Lay out every line of the data below as a numbered list, leaving out any blank lines.

◆ AVAILABLE DATA ◆
+ + +

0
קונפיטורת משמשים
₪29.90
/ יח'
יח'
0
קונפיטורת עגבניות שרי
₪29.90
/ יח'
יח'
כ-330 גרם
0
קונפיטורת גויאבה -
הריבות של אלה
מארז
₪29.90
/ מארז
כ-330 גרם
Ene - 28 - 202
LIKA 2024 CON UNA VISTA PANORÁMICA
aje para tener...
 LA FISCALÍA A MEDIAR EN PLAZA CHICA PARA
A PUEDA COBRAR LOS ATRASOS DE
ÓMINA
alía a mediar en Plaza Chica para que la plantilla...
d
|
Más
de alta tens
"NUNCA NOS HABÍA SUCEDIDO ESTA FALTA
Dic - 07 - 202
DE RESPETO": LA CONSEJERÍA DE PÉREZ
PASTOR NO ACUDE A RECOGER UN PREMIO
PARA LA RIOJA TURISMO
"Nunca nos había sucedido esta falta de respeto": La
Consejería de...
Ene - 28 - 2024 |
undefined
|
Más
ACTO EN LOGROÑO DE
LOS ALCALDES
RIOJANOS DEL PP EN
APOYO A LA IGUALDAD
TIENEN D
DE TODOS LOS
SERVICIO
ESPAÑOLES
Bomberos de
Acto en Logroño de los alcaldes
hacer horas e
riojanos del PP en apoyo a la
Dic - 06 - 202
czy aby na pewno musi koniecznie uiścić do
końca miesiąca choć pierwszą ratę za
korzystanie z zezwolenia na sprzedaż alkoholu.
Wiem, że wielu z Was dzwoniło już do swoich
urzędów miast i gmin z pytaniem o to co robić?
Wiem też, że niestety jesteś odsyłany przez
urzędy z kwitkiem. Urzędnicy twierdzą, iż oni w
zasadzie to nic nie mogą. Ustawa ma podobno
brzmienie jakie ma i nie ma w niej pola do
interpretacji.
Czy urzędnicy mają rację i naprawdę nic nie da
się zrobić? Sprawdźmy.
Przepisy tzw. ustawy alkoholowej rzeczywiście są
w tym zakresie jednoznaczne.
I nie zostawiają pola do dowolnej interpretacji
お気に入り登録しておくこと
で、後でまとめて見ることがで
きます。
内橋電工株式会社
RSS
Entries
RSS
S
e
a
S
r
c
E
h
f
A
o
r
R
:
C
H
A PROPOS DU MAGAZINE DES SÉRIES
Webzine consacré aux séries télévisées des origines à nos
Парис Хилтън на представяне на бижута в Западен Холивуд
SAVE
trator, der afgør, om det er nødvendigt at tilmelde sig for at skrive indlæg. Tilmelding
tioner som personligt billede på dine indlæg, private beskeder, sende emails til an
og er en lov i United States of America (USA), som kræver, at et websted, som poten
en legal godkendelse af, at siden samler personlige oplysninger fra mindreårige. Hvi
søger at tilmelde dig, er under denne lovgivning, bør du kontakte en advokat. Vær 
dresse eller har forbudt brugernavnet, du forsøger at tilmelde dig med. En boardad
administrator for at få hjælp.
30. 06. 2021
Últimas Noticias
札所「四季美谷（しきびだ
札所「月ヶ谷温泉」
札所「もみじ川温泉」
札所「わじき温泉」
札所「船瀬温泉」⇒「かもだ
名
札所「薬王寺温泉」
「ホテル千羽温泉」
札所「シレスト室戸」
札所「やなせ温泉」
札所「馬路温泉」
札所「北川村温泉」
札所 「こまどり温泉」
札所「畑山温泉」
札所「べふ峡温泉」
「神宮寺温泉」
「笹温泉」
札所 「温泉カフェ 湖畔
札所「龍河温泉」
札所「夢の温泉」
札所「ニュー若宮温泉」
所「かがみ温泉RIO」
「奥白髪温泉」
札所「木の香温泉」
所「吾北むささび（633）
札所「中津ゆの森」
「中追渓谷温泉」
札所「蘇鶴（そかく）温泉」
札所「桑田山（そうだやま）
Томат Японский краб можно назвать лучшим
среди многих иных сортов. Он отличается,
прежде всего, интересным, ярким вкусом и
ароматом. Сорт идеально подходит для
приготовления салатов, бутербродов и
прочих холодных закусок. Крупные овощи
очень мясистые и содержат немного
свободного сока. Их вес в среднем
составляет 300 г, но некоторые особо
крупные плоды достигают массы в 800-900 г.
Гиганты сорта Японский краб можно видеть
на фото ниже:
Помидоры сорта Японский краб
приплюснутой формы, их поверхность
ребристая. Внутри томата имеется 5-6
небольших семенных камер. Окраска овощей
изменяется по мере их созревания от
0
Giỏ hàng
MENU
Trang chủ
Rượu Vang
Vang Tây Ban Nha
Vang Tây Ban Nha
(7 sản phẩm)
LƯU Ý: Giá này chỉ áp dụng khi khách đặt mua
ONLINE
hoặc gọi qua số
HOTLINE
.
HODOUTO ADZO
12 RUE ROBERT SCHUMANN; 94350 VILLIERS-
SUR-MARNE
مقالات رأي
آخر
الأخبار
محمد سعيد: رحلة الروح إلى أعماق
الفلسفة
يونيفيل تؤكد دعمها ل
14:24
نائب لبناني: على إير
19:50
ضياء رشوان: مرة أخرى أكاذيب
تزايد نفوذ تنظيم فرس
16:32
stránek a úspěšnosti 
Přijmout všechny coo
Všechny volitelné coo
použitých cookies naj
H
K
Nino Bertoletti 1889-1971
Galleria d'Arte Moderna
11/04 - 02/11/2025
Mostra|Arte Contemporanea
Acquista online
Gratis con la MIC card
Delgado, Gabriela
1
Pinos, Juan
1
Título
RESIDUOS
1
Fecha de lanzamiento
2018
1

+ + +

◆ RESPONSE TO THE EXERCISE ◆
1. 0
2. קונפיטורת משמשים
3. ₪29.90
4. / יח'
5. יח'
6. 0
7. קונפיטורת עגבניות שרי
8. ₪29.90
9. / יח'
10. יח'
11. כ-330 גרם
12. 0
13. קונפיטורת גויאבה -
14. הריבות של אלה
15. מארז
16. ₪29.90
17. / מארז
18. כ-330 גרם
19. Ene - 28 - 202
20. LIKA 2024 CON UNA VISTA PANORÁMICA
21. aje para tener...
22.  LA FISCALÍA A MEDIAR EN PLAZA CHICA PARA
23. A PUEDA COBRAR LOS ATRASOS DE
24. ÓMINA
25. alía a mediar en Plaza Chica para que la plantilla...
26. d
27. |
28. Más
29. de alta tens
30. "NUNCA NOS HABÍA SUCEDIDO ESTA FALTA
31. Dic - 07 - 202
32. DE RESPETO": LA CONSEJERÍA DE PÉREZ
33. PASTOR NO ACUDE A RECOGER UN PREMIO
34. PARA LA RIOJA TURISMO
35. "Nunca nos había sucedido esta falta de respeto": La
36. Consejería de...
37. Ene - 28 - 2024 |
38. undefined
39. |
40. Más
41. ACTO EN LOGROÑO DE
42. LOS ALCALDES
43. RIOJANOS DEL PP EN
44. APOYO A LA IGUALDAD
45. TIENEN D
46. DE TODOS LOS
47. SERVICIO
48. ESPAÑOLES
49. Bomberos de
50. Acto en Logroño de los alcaldes
51. hacer horas e
52. riojanos del PP en apoyo a la
53. Dic - 06 - 202
54. czy aby na pewno musi koniecznie uiścić do
55. końca miesiąca choć pierwszą ratę za
56. korzystanie z zezwolenia na sprzedaż alkoholu.
57. Wiem, że wielu z Was dzwoniło już do swoich
58. urzędów miast i gmin z pytaniem o to co robić?
59. Wiem też, że niestety jesteś odsyłany przez
60. urzędy z kwitkiem. Urzędnicy twierdzą, iż oni w
61. zasadzie to nic nie mogą. Ustawa ma podobno
62. brzmienie jakie ma i nie ma w niej pola do
63. interpretacji.
64. Czy urzędnicy mają rację i naprawdę nic nie da
65. się zrobić? Sprawdźmy.
66. Przepisy tzw. ustawy alkoholowej rzeczywiście są
67. w tym zakresie jednoznaczne.
68. I nie zostawiają pola do dowolnej interpretacji
69. お気に入り登録しておくこと
70. で、後でまとめて見ることがで
71. きます。
72. 内橋電工株式会社
73. RSS
74. Entries
75. RSS
76. S
77. e
78. a
79. S
80. r
81. c
82. E
83. h
84. f
85. A
86. o
87. r
88. R
89. :
90. C
91. H
92. A PROPOS DU MAGAZINE DES SÉRIES
93. Webzine consacré aux séries télévisées des origines à nos
94. Парис Хилтън на представяне на бижута в Западен Холивуд
95. SAVE
96. trator, der afgør, om det er nødvendigt at tilmelde sig for at skrive indlæg. Tilmelding
97. tioner som personligt billede på dine indlæg, private beskeder, sende emails til an
98. og er en lov i United States of America (USA), som kræver, at et websted, som poten
99. en legal godkendelse af, at siden samler personlige oplysninger fra mindreårige. Hvi
100. søger at tilmelde dig, er under denne lovgivning, bør du kontakte en advokat. Vær 
101. dresse eller har forbudt brugernavnet, du forsøger at tilmelde dig med. En boardad
102. administrator for at få hjælp.
103. 30. 06. 2021
104. Últimas Noticias
105. 札所「四季美谷（しきびだ
106. 札所「月ヶ谷温泉」
107. 札所「もみじ川温泉」
108. 札所「わじき温泉」
109. 札所「船瀬温泉」⇒「かもだ
110. 名
111. 札所「薬王寺温泉」
112. 「ホテル千羽温泉」
113. 札所「シレスト室戸」
114. 札所「やなせ温泉」
115. 札所「馬路温泉」
116. 札所「北川村温泉」
117. 札所 「こまどり温泉」
118. 札所「畑山温泉」
119. 札所「べふ峡温泉」
120. 「神宮寺温泉」
121. 「笹温泉」
122. 札所 「温泉カフェ 湖畔
123. 札所「龍河温泉」
124. 札所「夢の温泉」
125. 札所「ニュー若宮温泉」
126. 所「かがみ温泉RIO」
127. 「奥白髪温泉」
128. 札所「木の香温泉」
129. 所「吾北むささび（633）
130. 札所「中津ゆの森」
131. 「中追渓谷温泉」
132. 札所「蘇鶴（そかく）温泉」
133. 札所「桑田山（そうだやま）
134. Томат Японский краб можно назвать лучшим
135. среди многих иных сортов. Он отличается,
136. прежде всего, интересным, ярким вкусом и
137. ароматом. Сорт идеально подходит для
138. приготовления салатов, бутербродов и
139. прочих холодных закусок. Крупные овощи
140. очень мясистые и содержат немного
141. свободного сока. Их вес в среднем
142. составляет 300 г, но некоторые особо
143. крупные плоды достигают массы в 800-900 г.
144. Гиганты сорта Японский краб можно видеть
145. на фото ниже:
146. Помидоры сорта Японский краб
147. приплюснутой формы, их поверхность
148. ребристая. Внутри томата имеется 5-6
149. небольших семенных камер. Окраска овощей
150. изменяется по мере их созревания от
151. 0
152. Giỏ hàng
153. MENU
154. Trang chủ
155. Rượu Vang
156. Vang Tây Ban Nha
157. Vang Tây Ban Nha
158. (7 sản phẩm)
159. LƯU Ý: Giá này chỉ áp dụng khi khách đặt mua
160. ONLINE
161. hoặc gọi qua số
162. HOTLINE
163. .
164. HODOUTO ADZO
165. 12 RUE ROBERT SCHUMANN; 94350 VILLIERS-
166. SUR-MARNE
167. مقالات رأي
168. آخر
169. الأخبار
170. محمد سعيد: رحلة الروح إلى أعماق
171. الفلسفة
172. يونيفيل تؤكد دعمها ل
173. 14:24
174. نائب لبناني: على إير
175. 19:50
176. ضياء رشوان: مرة أخرى أكاذيب
177. تزايد نفوذ تنظيم فرس
178. 16:32
179. stránek a úspěšnosti 
180. Přijmout všechny coo
181. Všechny volitelné coo
182. použitých cookies naj
183. H
184. K
185. Nino Bertoletti 1889-1971
186. Galleria d'Arte Moderna
187. 11/04 - 02/11/2025
188. Mostra|Arte Contemporanea
189. Acquista online
190. Gratis con la MIC card
191. Delgado, Gabriela
192. 1
193. Pinos, Juan
194. 1
195. Título
196. RESIDUOS
197. 1
198. Fecha de lanzamiento
199. 2018
200. 1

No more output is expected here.